I see a number of "issues", many with helpful patches, but no updates. In addition my own testing reveals that
return ((cpu_info[3] & (1 << 20)) != 0);
should be:
return ((cpu_info[2] & (1 << 20)) != 0);
from what I can tell. (Comparing with the Intel provided:
void get_cpuid_info( CPUIDinfo *Info, const unsigned int leaf, const unsigned int subleaf )
{
// Stores CPUID return Info in the CPUIDinfo structure.
// leaf and subleaf used as parameters to the CPUID instruction
// parameters and registure usage designed to be safe for both Win and Linux
// when using -use-msasm
__asm
{
mov edx, Info; addr of start of output array
mov eax, leaf; leaf
mov ecx, subleaf; subleaf
push edi
push ebx
mov edi, edx; edi has output addr
cpuid
mov DWORD PTR[edi], eax
mov DWORD PTR[edi + 4], ebx
mov DWORD PTR[edi + 8], ecx
mov DWORD PTR[edi + 12], edx
pop ebx
pop edi
}
return;
}
#define SSE4_1_FLAG 0x080000
#define SSE4_2_FLAG 0x100000
...
// The code first determines if the processor is an Intel Processor.
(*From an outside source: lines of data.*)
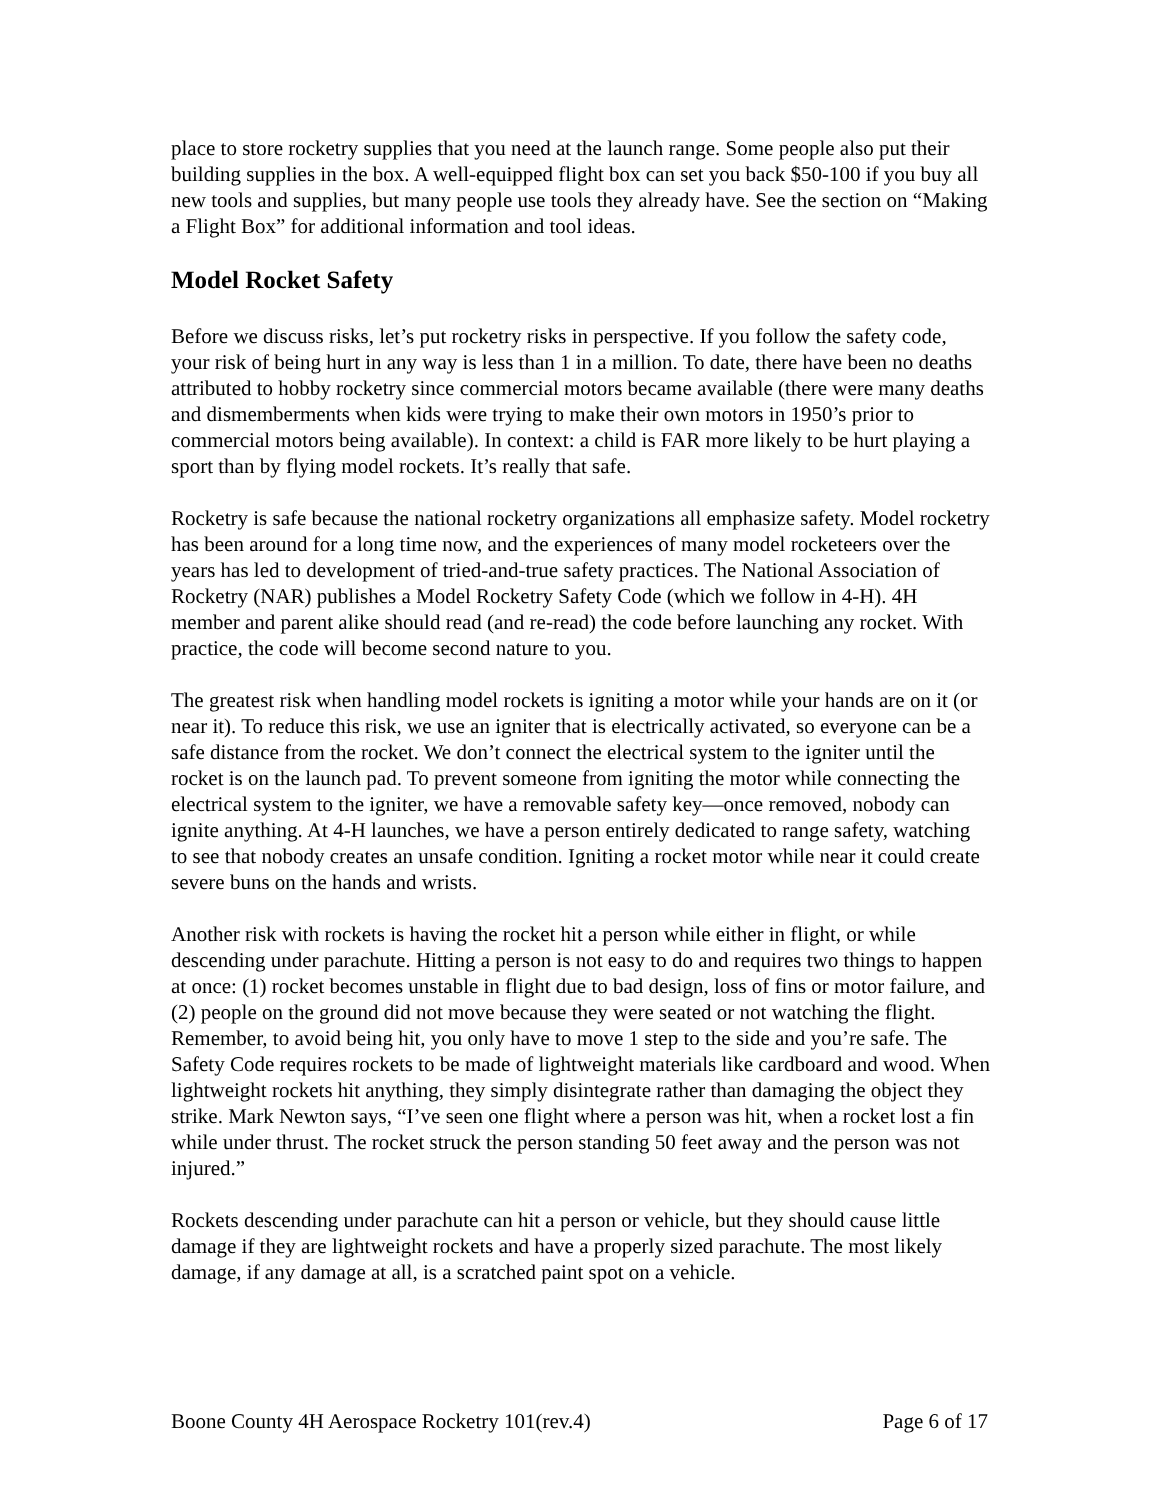place to store rocketry supplies that you need at the launch range. Some people also put their building supplies in the box. A well-equipped flight box can set you back $50-100 if you buy all new tools and supplies, but many people use tools they already have. See the section on “Making a Flight Box” for additional information and tool ideas.
Model Rocket Safety
Before we discuss risks, let’s put rocketry risks in perspective. If you follow the safety code, your risk of being hurt in any way is less than 1 in a million. To date, there have been no deaths attributed to hobby rocketry since commercial motors became available (there were many deaths and dismemberments when kids were trying to make their own motors in 1950’s prior to commercial motors being available). In context: a child is FAR more likely to be hurt playing a sport than by flying model rockets. It’s really that safe.
Rocketry is safe because the national rocketry organizations all emphasize safety. Model rocketry has been around for a long time now, and the experiences of many model rocketeers over the years has led to development of tried-and-true safety practices. The National Association of Rocketry (NAR) publishes a Model Rocketry Safety Code (which we follow in 4-H). 4H member and parent alike should read (and re-read) the code before launching any rocket. With practice, the code will become second nature to you.
The greatest risk when handling model rockets is igniting a motor while your hands are on it (or near it). To reduce this risk, we use an igniter that is electrically activated, so everyone can be a safe distance from the rocket. We don’t connect the electrical system to the igniter until the rocket is on the launch pad. To prevent someone from igniting the motor while connecting the electrical system to the igniter, we have a removable safety key—once removed, nobody can ignite anything. At 4-H launches, we have a person entirely dedicated to range safety, watching to see that nobody creates an unsafe condition. Igniting a rocket motor while near it could create severe buns on the hands and wrists.
Another risk with rockets is having the rocket hit a person while either in flight, or while descending under parachute. Hitting a person is not easy to do and requires two things to happen at once: (1) rocket becomes unstable in flight due to bad design, loss of fins or motor failure, and (2) people on the ground did not move because they were seated or not watching the flight. Remember, to avoid being hit, you only have to move 1 step to the side and you’re safe. The Safety Code requires rockets to be made of lightweight materials like cardboard and wood. When lightweight rockets hit anything, they simply disintegrate rather than damaging the object they strike. Mark Newton says, “I’ve seen one flight where a person was hit, when a rocket lost a fin while under thrust. The rocket struck the person standing 50 feet away and the person was not injured.”
Rockets descending under parachute can hit a person or vehicle, but they should cause little damage if they are lightweight rockets and have a properly sized parachute. The most likely damage, if any damage at all, is a scratched paint spot on a vehicle.
Boone County 4H Aerospace Rocketry 101(rev.4) Page 6 of 17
If it is, then
// feature flags bit 19 (SSE 4.1) and 20 (SSE 4.2) in ECX after CPUID call with EAX = 0x1
// are checked.
// If both bits are 1 (indicating both SSE 4.1 and SSE 4.2 exist) then
// the function returns 1
const int CHECKBITS = SSE4_1_FLAG | SSE4_2_FLAG;
// execute CPUID with eax (leaf) = 1 to get feature bits,
// subleaf doesn't matter so set it to zero
get_cpuid_info( &Info, 0x1, 0x0 );
if ( ( Info.ECX & CHECKBITS ) == CHECKBITS )
{
rVal = 1;
}
... )
I'm looking for a fast CRC32 implementation, but this one looks to suffer from being a) Too complex to understand if not an expert, and b) Bugs.
Unfortunate really.